Tidak ada di antara mereka yang terus menyalahkan, apalagi mudah mengafirkan. Di akhir zaman ini makin gampang ditemui kelompok yang mudah mengafirkan saudara seakidahnya, namun diam terhadap kaum kafir yang sering menyakiti umat.
Umat lelah berpuluh tahun dihabiskan berdebat hanya berbeda rakaat tarawih, qunut atau tidak, dan semisalnya. Padahal, masing-masing memiliki dalil dan sandaran hukum. Alhamdulillah, perdebatan itu sudah tidak ada lagi.
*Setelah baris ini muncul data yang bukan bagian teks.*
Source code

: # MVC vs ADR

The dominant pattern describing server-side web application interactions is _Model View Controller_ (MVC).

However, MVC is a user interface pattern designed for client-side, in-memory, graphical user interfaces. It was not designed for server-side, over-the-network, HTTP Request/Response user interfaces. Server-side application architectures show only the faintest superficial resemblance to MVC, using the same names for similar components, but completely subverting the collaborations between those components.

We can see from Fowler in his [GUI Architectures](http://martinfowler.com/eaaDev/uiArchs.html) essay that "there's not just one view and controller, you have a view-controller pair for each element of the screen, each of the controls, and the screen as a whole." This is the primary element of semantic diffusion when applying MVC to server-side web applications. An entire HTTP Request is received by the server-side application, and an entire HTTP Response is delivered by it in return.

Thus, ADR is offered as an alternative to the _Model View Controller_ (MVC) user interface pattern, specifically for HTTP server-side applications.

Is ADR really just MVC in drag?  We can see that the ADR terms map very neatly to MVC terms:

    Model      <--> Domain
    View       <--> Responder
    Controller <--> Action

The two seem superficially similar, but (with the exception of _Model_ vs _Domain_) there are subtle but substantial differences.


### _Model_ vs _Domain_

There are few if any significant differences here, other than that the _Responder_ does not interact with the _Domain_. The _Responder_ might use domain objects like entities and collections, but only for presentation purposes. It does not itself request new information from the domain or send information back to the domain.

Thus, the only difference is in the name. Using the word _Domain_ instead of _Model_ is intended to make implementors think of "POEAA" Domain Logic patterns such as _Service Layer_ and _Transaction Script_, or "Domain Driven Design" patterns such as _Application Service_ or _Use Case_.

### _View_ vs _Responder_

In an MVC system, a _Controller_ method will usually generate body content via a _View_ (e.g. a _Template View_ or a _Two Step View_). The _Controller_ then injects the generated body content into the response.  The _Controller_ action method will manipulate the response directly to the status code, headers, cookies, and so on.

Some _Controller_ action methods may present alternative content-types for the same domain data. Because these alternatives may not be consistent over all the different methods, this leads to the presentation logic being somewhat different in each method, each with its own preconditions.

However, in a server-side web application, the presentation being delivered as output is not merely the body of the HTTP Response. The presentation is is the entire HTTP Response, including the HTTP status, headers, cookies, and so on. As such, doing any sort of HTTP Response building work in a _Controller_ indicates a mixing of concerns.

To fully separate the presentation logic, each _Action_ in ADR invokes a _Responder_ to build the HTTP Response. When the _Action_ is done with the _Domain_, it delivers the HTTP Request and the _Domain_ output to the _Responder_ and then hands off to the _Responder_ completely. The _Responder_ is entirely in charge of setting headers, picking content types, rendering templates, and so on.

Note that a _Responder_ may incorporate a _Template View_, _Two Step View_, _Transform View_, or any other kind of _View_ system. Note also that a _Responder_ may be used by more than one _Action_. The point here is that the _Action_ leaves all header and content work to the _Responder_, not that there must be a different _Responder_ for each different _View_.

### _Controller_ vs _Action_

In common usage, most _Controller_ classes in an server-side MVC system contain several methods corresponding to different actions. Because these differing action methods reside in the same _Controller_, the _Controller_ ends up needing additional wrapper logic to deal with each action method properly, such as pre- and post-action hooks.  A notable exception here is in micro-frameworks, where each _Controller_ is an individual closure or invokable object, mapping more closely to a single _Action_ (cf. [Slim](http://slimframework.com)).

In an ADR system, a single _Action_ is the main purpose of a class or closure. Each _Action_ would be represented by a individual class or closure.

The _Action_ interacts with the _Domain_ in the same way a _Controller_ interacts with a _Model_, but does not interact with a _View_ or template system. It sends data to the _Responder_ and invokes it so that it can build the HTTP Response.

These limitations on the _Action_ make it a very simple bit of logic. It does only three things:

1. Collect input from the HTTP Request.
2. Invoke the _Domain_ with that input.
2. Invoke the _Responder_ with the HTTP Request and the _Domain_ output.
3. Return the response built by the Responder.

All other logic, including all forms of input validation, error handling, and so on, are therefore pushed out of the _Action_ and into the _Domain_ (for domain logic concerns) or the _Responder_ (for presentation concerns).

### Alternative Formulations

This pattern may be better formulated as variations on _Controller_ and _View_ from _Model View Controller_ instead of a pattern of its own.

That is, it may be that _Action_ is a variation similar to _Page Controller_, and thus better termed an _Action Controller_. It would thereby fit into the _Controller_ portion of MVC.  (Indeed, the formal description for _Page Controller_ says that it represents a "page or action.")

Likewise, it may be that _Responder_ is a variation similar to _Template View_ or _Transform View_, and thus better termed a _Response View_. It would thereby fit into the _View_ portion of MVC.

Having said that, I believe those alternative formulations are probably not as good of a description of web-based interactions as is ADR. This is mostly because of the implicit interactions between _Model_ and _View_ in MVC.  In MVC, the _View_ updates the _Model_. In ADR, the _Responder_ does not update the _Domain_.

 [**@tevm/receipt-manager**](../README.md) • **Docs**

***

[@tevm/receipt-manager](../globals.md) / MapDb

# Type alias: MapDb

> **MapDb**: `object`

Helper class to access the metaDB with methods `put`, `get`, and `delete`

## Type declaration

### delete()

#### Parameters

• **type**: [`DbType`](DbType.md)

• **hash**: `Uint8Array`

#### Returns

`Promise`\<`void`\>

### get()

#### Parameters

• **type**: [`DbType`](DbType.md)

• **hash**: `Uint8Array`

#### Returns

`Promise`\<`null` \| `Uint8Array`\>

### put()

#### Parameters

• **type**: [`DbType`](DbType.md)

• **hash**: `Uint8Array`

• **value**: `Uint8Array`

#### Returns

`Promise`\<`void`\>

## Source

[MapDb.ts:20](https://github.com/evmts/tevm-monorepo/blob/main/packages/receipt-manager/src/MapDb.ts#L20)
Hal menggembirakan ketika ada jamaah Majelis Rasulullah dengan atribut jaket hitam khasnya mengikuti pengajian di Majelis Nurul Mustafa, dan sebaliknya. Tidak ada sekat kelompok. Mereka juga gabung mengikuti ODOJ, dan semisalnya.
Jika tiap kelompok Islam saling menghargai dan mendukung pola dakwah masing-masing kelompok Islam lainnya (asal tidak terbukti sesat sesuai Quran, sunah, dan ijma ulama), betapa indahnya. Jangan lagi mudah terpancing dengan isu memecah.
Saya membayangkan, tokoh bisa bersatu dan mendesak dicabutnya larangan takbir keliling dan sahur on the road sebagai satu syiar. Atau mengganti syiar lain, seperti zikir atau shalawat konvoi berkendara secara periodik.
Apa yang disenangi remaja ketika takbir dan sahur keliling? Mereka senang berkeliling di jalan, seperti hiburan tapi tanpa sadar akan tertanam semangat mensyiarkan Islam sejak dini. Budaya ini juga membuat sanksi moral bagi pelaku maksiat.
Amati saja, dulu ada konvoi takbir keliling lewat, pelaku maksiat jadi malu. Tanpa kekerasan, pelaku maksiat sadar diri sendiri karena menjadi tontonan dan malu mendengar takbir. Ketika syiar dilarang, mereka lari menjadi geng motor atau pacaran di jalanan.